Tax Effect. If any payment received by an Indemnified Party hereunder (an “Indemnity Payment”) would constitute income for tax purposes to such Indemnified Party, the Indemnifying Party shall pay a Tax Gross Up (as defined below) to the Indemnified Party at the same time and on the same

 

- 8 -


 

terms, as to interest and otherwise, as the Indemnity Payment.

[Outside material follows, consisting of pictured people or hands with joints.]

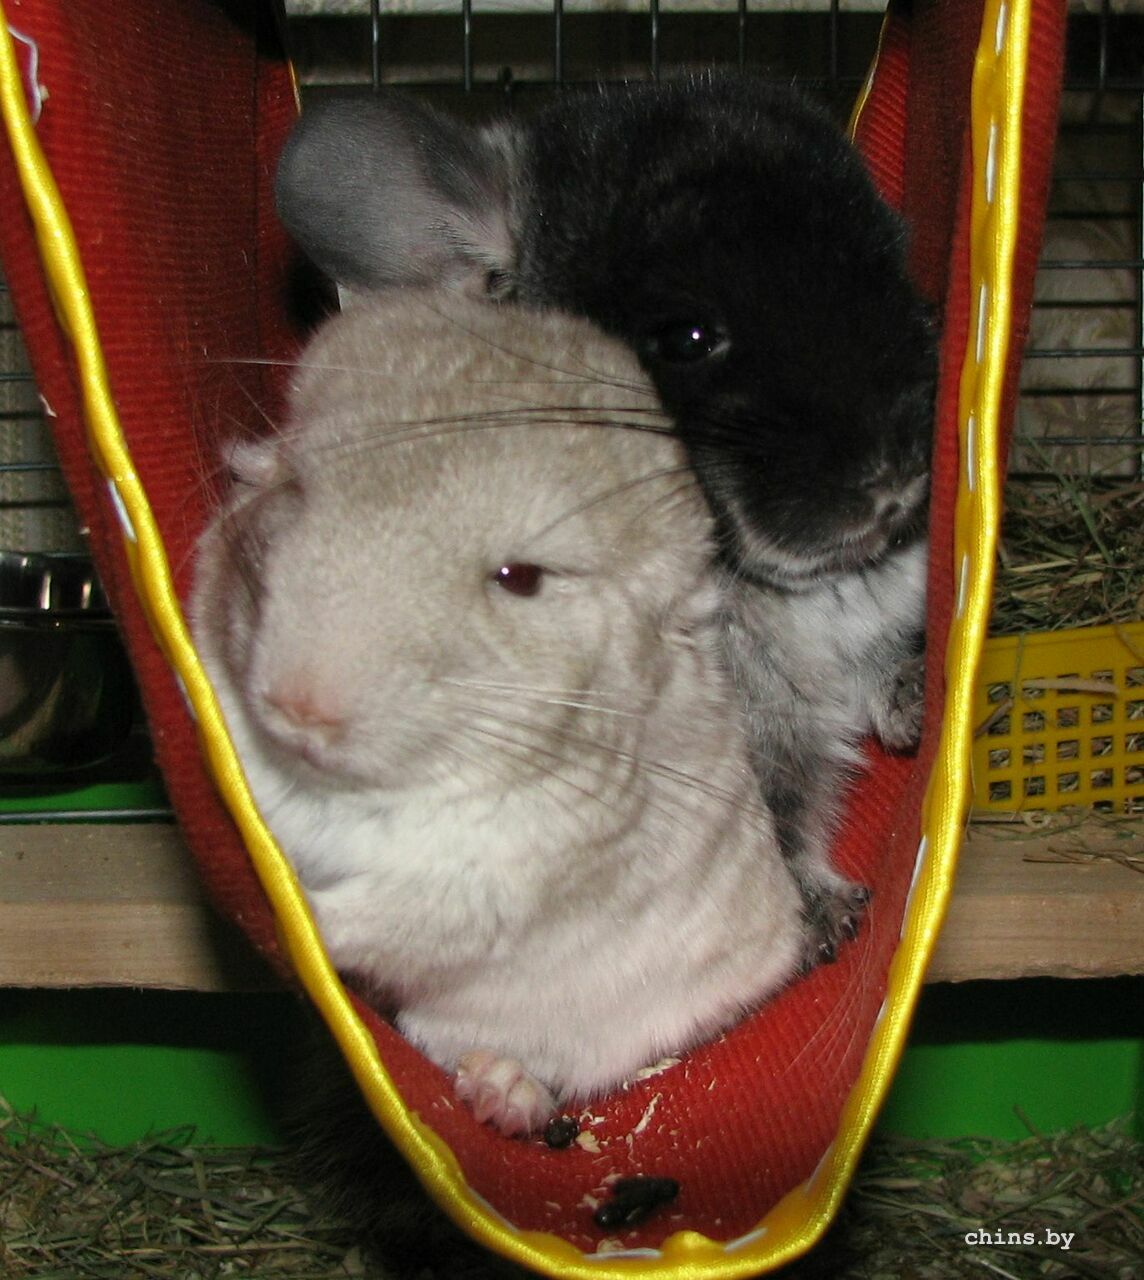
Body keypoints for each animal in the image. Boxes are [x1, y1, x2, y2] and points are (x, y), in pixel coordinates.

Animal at [189, 289, 805, 1137]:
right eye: (298, 494)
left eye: (521, 578)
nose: (299, 706)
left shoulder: (500, 880)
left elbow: (370, 916)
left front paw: (296, 905)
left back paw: (503, 1093)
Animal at [274, 73, 938, 966]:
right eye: (686, 336)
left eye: (894, 261)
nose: (897, 483)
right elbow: (765, 830)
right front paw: (818, 925)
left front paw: (913, 702)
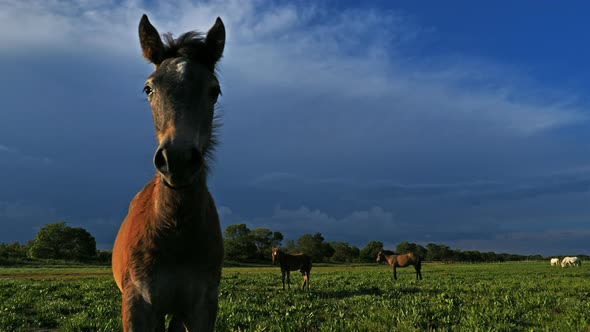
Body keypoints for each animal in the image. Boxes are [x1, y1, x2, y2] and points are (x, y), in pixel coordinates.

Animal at [112, 13, 227, 332]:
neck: (173, 226)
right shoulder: (137, 305)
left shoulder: (202, 306)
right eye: (149, 88)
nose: (177, 159)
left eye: (214, 90)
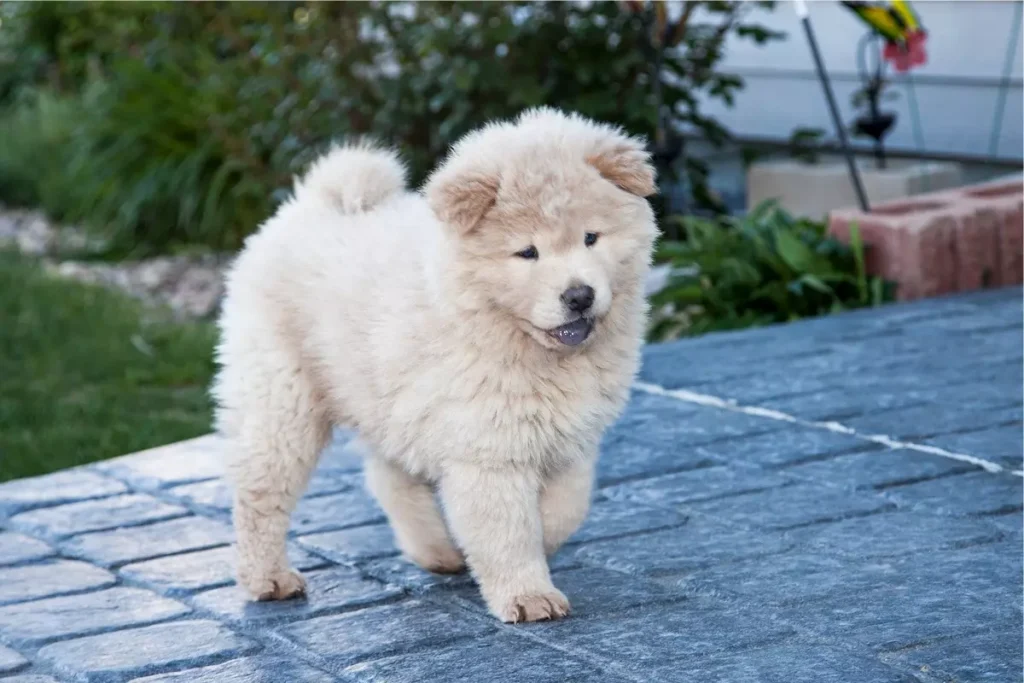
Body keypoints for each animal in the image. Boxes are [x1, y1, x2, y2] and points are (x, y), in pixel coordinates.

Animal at [212, 108, 655, 626]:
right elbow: (507, 528)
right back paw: (268, 579)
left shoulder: (571, 439)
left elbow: (566, 510)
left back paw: (437, 550)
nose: (579, 296)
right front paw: (528, 595)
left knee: (389, 477)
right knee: (260, 492)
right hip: (283, 399)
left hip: (387, 398)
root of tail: (311, 202)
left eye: (591, 238)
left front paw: (540, 545)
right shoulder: (488, 448)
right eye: (527, 253)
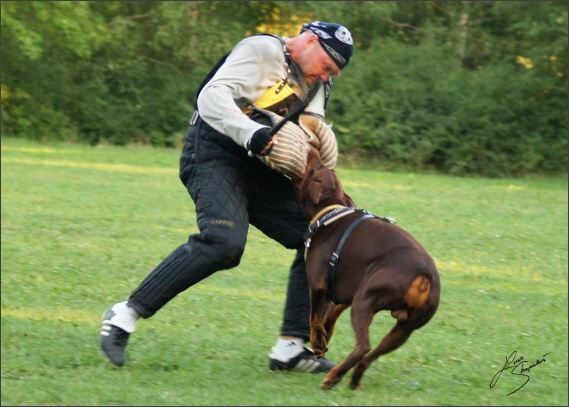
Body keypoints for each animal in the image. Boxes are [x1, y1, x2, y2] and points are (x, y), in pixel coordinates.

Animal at [296, 148, 442, 390]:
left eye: (315, 167)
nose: (312, 149)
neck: (329, 211)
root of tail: (424, 275)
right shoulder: (346, 292)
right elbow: (330, 316)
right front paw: (324, 340)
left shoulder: (318, 285)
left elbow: (314, 318)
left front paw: (317, 342)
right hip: (405, 327)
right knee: (370, 356)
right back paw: (349, 379)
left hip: (365, 299)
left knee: (363, 347)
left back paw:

The amount of any Loss for which indemnification is provided shall be adjusted to take into account any tax benefit realized by the Indemnified Party or any of its Affiliates by reason of the Loss for which indemnification is so provided or the circumstances giving rise to such Loss. For purposes of this paragraph (f), any tax benefit shall be taken into account at such time as it is received by the Indemnified Party or its Affiliate. For purposes of this paragraph (f), “Tax Gross Up” shall mean, with respect to any Indemnity Payment, such additional amount (calculated in accordance with the Calculation Method (as defined below)) as is necessary to place the Indemnified Party in the same after tax position as it would have been in had such Indemnity Payment been received tax free; and “Calculation Method”, with respect to the calculation of any Tax Gross Up on any Indemnity Payments, shall mean that such Tax Gross Up shall be calculated by using the combined Canadian federal and Canadian provincial income tax rate applicable to the Indemnified Party for the taxation year in which the Indemnity Payment is made and, except as provided in this paragraph (f), without regard to any losses, credits, refunds or deductions that the Indemnified Party may have which could affect the amount of tax payable on any such Indemnity Payment.